**Exercise details:** How many of the lines below contain the word "Which" with the same capitalization? Reply with the number alone.

**Task data:**
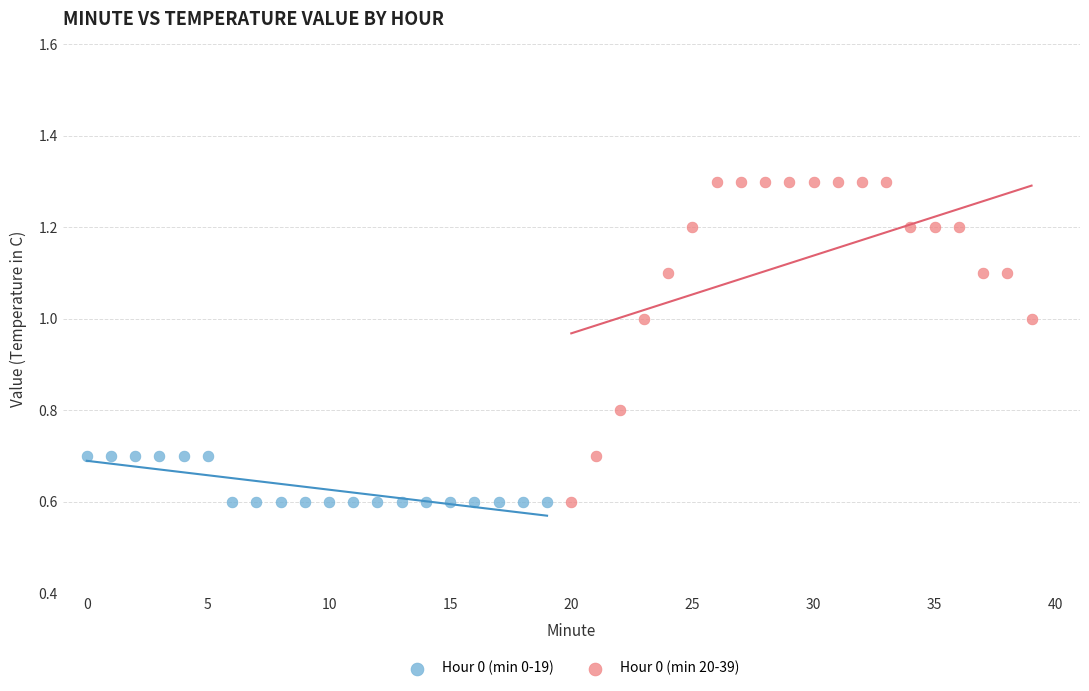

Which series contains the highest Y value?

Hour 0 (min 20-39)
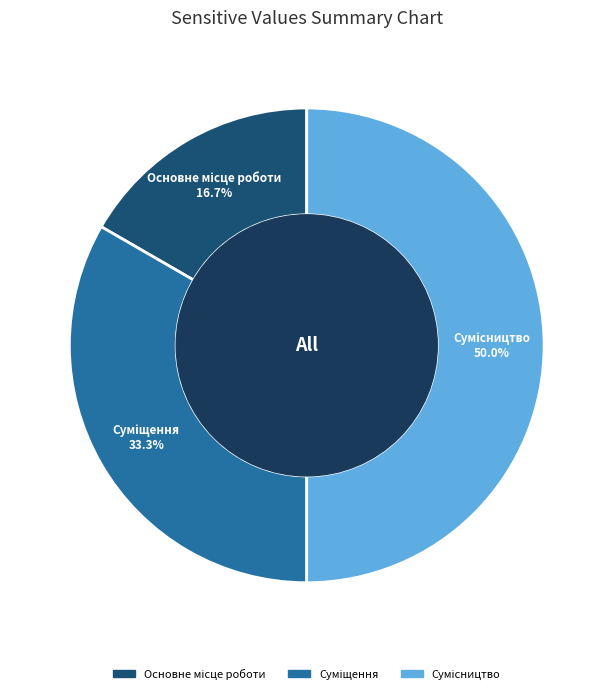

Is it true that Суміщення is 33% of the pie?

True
* * *
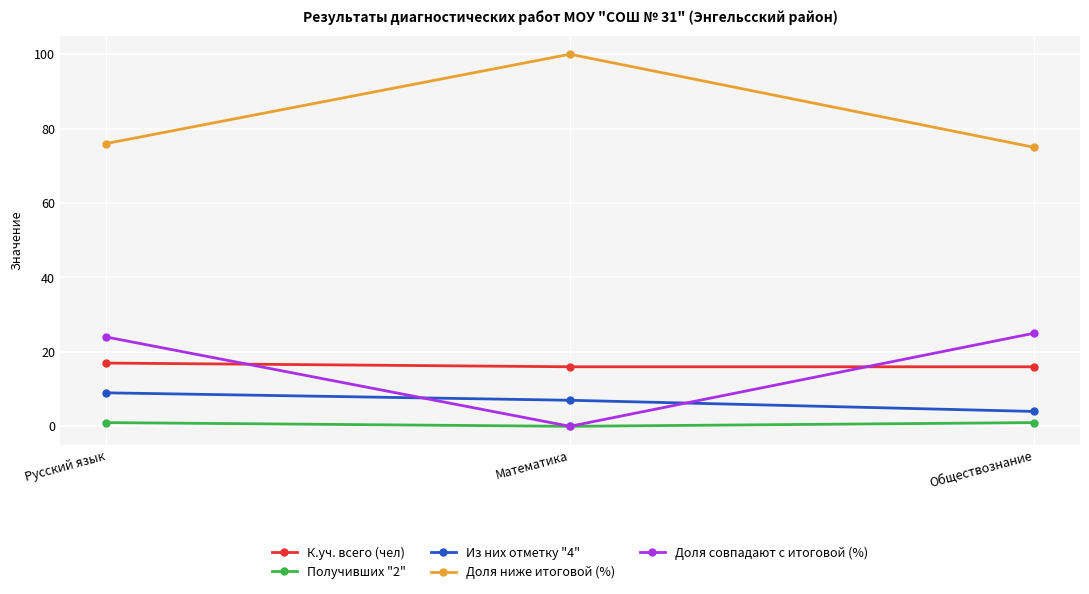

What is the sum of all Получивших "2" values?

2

**Output for this task:** 1